General information
- Location: Budhni, Madhya Pradesh India
- Coordinates: 22°47′12″N 77°40′52″E﻿ / ﻿22.786786°N 77.681145°E
- Elevation: 311 m (1,020 ft)
- System: Indian Railway Station
- Owner: Indian Railways
- Operator: Western Central Railway
- Line: Bhopal–Nagpur section
- Platforms: 2
- Tracks: 4
- Connections: Taxi stand, auto stand

Construction
- Structure type: Standard (on ground station)
- Parking: Available
- Cycle facilities: Available
- Accessible: Disabled access

Other information
- Status: Active
- Station code: BNI

= Budhni railway station =

Railway station in Madhya Pradesh, India

Budhni railway station is a small station located in Budhni town, Madhya Pradesh. Its code is BNI. The station consist of two platforms. The platforms are not well sheltered. It lacks many facilities including water and sanitation.

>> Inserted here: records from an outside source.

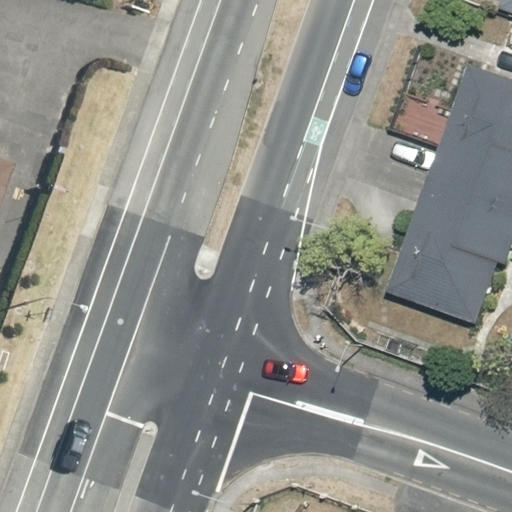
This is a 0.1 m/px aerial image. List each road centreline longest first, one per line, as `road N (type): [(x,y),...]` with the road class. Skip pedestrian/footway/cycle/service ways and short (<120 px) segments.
road 1 (secondary): [(337,0),(207,363)]
road 2 (secondary): [(132,337),(243,0)]
road 3 (secondary): [(207,363),(511,474)]
road 4 (secondary): [(70,511),(132,337)]
road 5 (secondary): [(207,363),(152,511)]
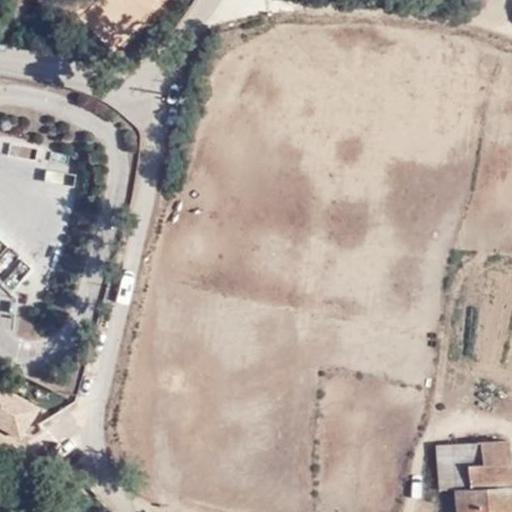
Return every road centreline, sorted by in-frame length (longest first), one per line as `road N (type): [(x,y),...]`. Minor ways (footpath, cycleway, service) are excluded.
road 1 (unclassified): [(129,511),(103,437),(167,118),(165,82)]
road 2 (residential): [(165,82),(0,60)]
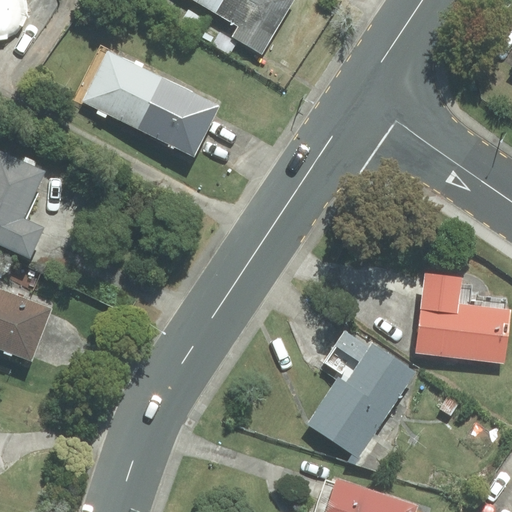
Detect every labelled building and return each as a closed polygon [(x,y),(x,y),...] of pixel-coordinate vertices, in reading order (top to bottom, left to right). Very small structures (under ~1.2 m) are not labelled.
[(0,0),(0,39),(7,39),(13,35),(18,31),(22,26),(27,16),(27,5),(26,0),(0,0)] [(194,0),(216,13),(223,0),(194,0)] [(233,36),(262,53),(293,0),(223,0),(216,13),(239,26),(233,36)] [(163,78),(101,47),(75,98),(138,129),(163,78)] [(163,78),(138,129),(194,156),(219,106),(163,78)] [(0,243),(30,257),(43,229),(22,219),(44,172),(0,152),(0,243)] [(462,288),(463,276),(425,272),(416,353),(504,362),(510,312),(504,311),(505,303),(470,299),(471,289),(462,288)] [(0,289),(0,349),(32,361),(51,309),(0,289)] [(341,373),(307,424),(358,458),(415,373),(372,344),(369,347),(345,331),(325,362),(341,373)] [(414,511),(417,506),(338,481),(336,484),(327,481),(316,511),(414,511)]
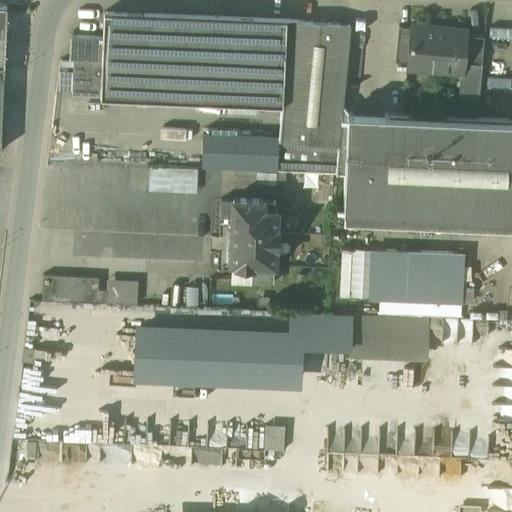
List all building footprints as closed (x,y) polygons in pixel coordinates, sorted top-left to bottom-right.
[(285,19),(103,12),(102,39),(101,61),(100,95),(100,97),(282,106),(285,19)] [(350,26),(290,20),(282,106),(279,139),(339,146),(342,105),(350,26)] [(466,31),(410,25),(410,28),(407,63),(406,68),(460,73),(460,71),(462,71),(466,34),(466,31)] [(410,28),(398,27),(395,62),(407,63),(410,28)] [(484,36),(466,34),(462,71),(460,71),(460,73),(458,97),(478,99),(484,36)] [(102,39),(69,37),(68,60),(73,60),(101,61),(102,39)] [(101,61),(73,60),(71,94),(100,95),(101,61)] [(511,119),(348,112),(342,105),(339,146),(279,139),(276,170),(344,173),(342,209),(511,216),(511,119)] [(199,191),(199,166),(150,165),(149,190),(199,191)] [(262,199),(233,198),(232,200),(220,199),(219,217),(232,218),(229,261),(235,262),(234,280),(272,281),(274,246),(276,246),(276,227),(275,227),(276,209),(262,209),(262,199)] [(407,287),(388,287),(388,247),(343,247),(342,296),(407,296),(407,287)] [(98,277),(43,275),(42,300),(105,303),(106,290),(98,289),(98,277)] [(351,313),(290,311),(289,337),(297,337),(297,343),(350,346),(351,313)] [(423,316),(351,313),(350,346),(349,356),(422,359),(423,316)] [(289,337),(140,331),(138,373),(295,379),(297,343),(297,337),(289,337)] [(194,425),(194,416),(116,417),(117,438),(149,438),(149,431),(165,430),(165,432),(188,432),(188,425),(194,425)]
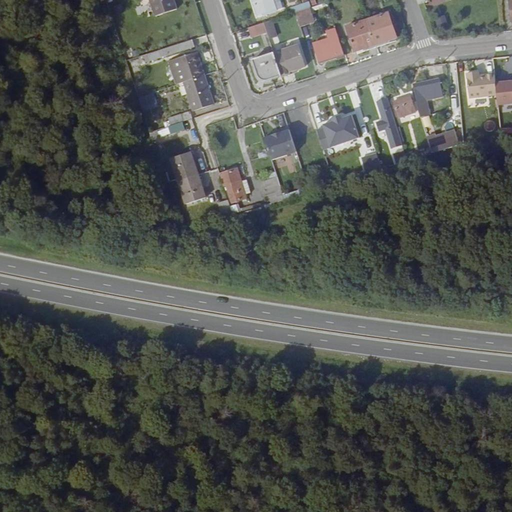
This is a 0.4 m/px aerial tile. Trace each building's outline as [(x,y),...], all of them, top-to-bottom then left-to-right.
[(158,0),(163,14),(183,7),(180,0),(158,0)] [(259,0),(265,15),(282,10),(278,0),(259,0)] [(316,8),(302,13),(306,25),(320,21),(316,8)] [(402,37),(395,13),(373,20),(381,43),(402,37)] [(283,34),(278,18),(270,20),(276,37),(283,34)] [(373,20),(353,27),(361,50),(381,43),(373,20)] [(247,27),(251,38),(267,32),(263,21),(247,27)] [(383,48),(403,41),(402,37),(381,43),(383,48)] [(201,45),(199,38),(154,53),(156,60),(201,45)] [(349,58),(343,39),(319,46),(324,61),(342,54),(344,60),(349,58)] [(362,54),(383,48),(381,43),(361,50),(362,54)] [(304,47),(281,54),(288,76),(297,73),(296,72),(311,67),(304,47)] [(183,57),(191,81),(211,74),(203,51),(183,57)] [(288,76),(281,54),(280,52),(261,59),(266,77),(268,79),(270,80),(272,80),(288,76)] [(181,84),(191,81),(183,57),(174,60),(181,84)] [(475,97),(502,94),(500,73),(484,75),(484,71),(472,72),(475,97)] [(211,74),(191,81),(200,109),(220,103),(211,74)] [(448,97),(444,81),(419,87),(423,103),(423,104),(421,104),(426,118),(434,115),(430,101),(448,97)] [(150,110),(166,105),(161,90),(146,95),(150,110)] [(403,119),(421,113),(415,96),(398,102),(403,119)] [(399,151),(409,147),(394,99),(383,102),(389,122),(383,124),(385,133),(392,131),(399,151)] [(175,117),(177,124),(189,120),(190,120),(188,113),(175,117)] [(330,128),(322,130),(329,151),(367,139),(360,115),(329,125),(330,128)] [(178,132),(192,128),(189,120),(177,124),(176,124),(178,132)] [(485,122),(486,130),(495,129),(493,120),(485,122)] [(164,128),(150,133),(153,141),(167,136),(164,128)] [(295,128),(270,136),(277,158),(302,150),(295,128)] [(433,140),(438,156),(465,148),(462,136),(443,142),(442,137),(433,140)] [(213,198),(206,176),(199,153),(179,159),(186,181),(193,204),(213,198)] [(414,164),(411,153),(401,156),(404,167),(414,164)] [(233,185),(238,184),(235,173),(228,175),(235,201),(237,205),(255,199),(254,196),(249,182),(245,170),(244,170),(251,194),(238,199),(233,185)] [(251,194),(244,170),(235,173),(238,184),(233,185),(238,199),(251,194)] [(279,204),(290,201),(289,193),(283,179),(272,182),(279,204)] [(255,181),(249,182),(254,196),(259,194),(255,181)] [(237,207),(237,205),(235,201),(225,204),(229,219),(239,215),(237,207)] [(237,207),(239,215),(248,213),(246,205),(237,207)]
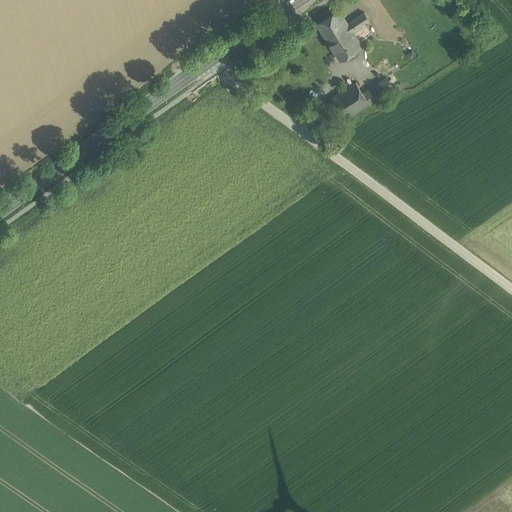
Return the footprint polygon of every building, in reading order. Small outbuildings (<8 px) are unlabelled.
[(347,23),(339,10),(318,23),(341,59),(362,45),(360,42),(352,31),(347,23)] [(365,12),(347,23),(352,31),(364,23),(370,19),(365,12)] [(352,31),(360,42),(371,34),(364,23),(352,31)] [(387,76),(380,81),(387,92),(395,88),(387,76)] [(356,81),(329,98),(343,119),(369,102),(363,92),(356,81)] [(380,81),(363,92),(369,102),(370,104),(387,92),(380,81)]
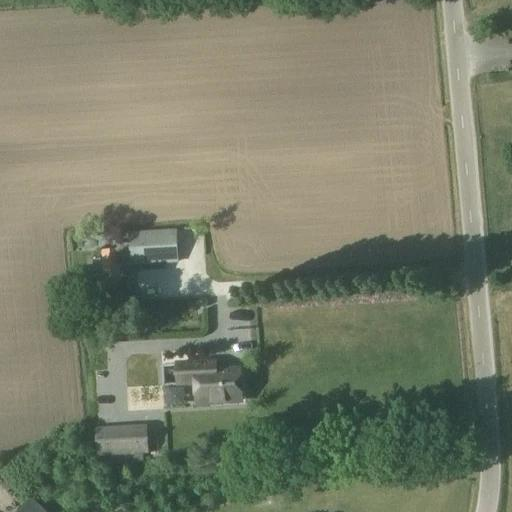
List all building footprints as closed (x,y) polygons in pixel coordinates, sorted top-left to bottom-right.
[(190,241),(190,231),(131,233),(132,245),(119,246),(119,250),(102,251),(103,268),(103,285),(121,284),(120,265),(205,261),(204,240),(190,241)] [(186,308),(143,300),(139,328),(182,335),(186,308)] [(219,358),(176,363),(179,397),(197,396),(199,419),(274,416),(273,377),(219,378),(219,358)] [(105,437),(105,460),(159,455),(158,431),(105,437)] [(40,511),(27,500),(15,511),(40,511)]
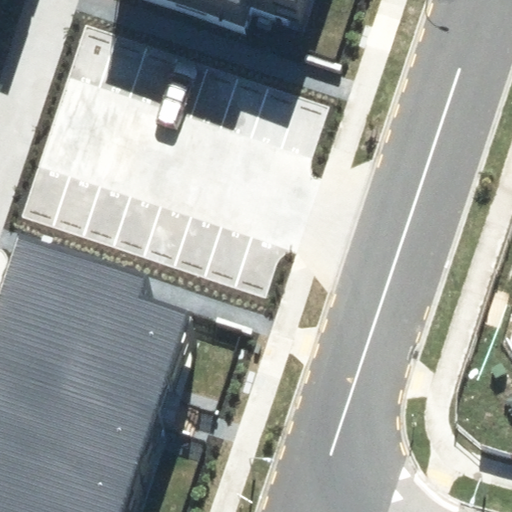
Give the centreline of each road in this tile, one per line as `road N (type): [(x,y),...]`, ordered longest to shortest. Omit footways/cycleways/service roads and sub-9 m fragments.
road 1 (residential): [(485,0),(319,501)]
road 2 (residential): [(42,0),(0,135)]
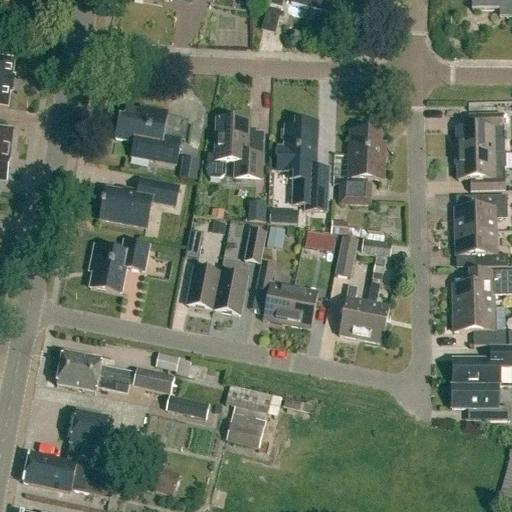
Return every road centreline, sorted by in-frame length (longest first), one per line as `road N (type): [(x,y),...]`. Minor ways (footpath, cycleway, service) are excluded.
road 1 (residential): [(26,313),(389,386),(408,381),(418,363),(413,75)]
road 2 (residential): [(413,75),(71,58)]
road 3 (tertiary): [(26,313),(71,58)]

Budhni station is a part of Bhopal–Nagpur section and is well connected to Chhindwara, Indore, Bhopal, Gorakhpur Junction, Jhansi, Itarsi, Amritsar and Mumbai.

A new 205.5 km railway line connecting Budni to Indore (Mangaliyagaon) in Madhya Pradesh has been approved by the Cabinet Committee on Economic Affairs.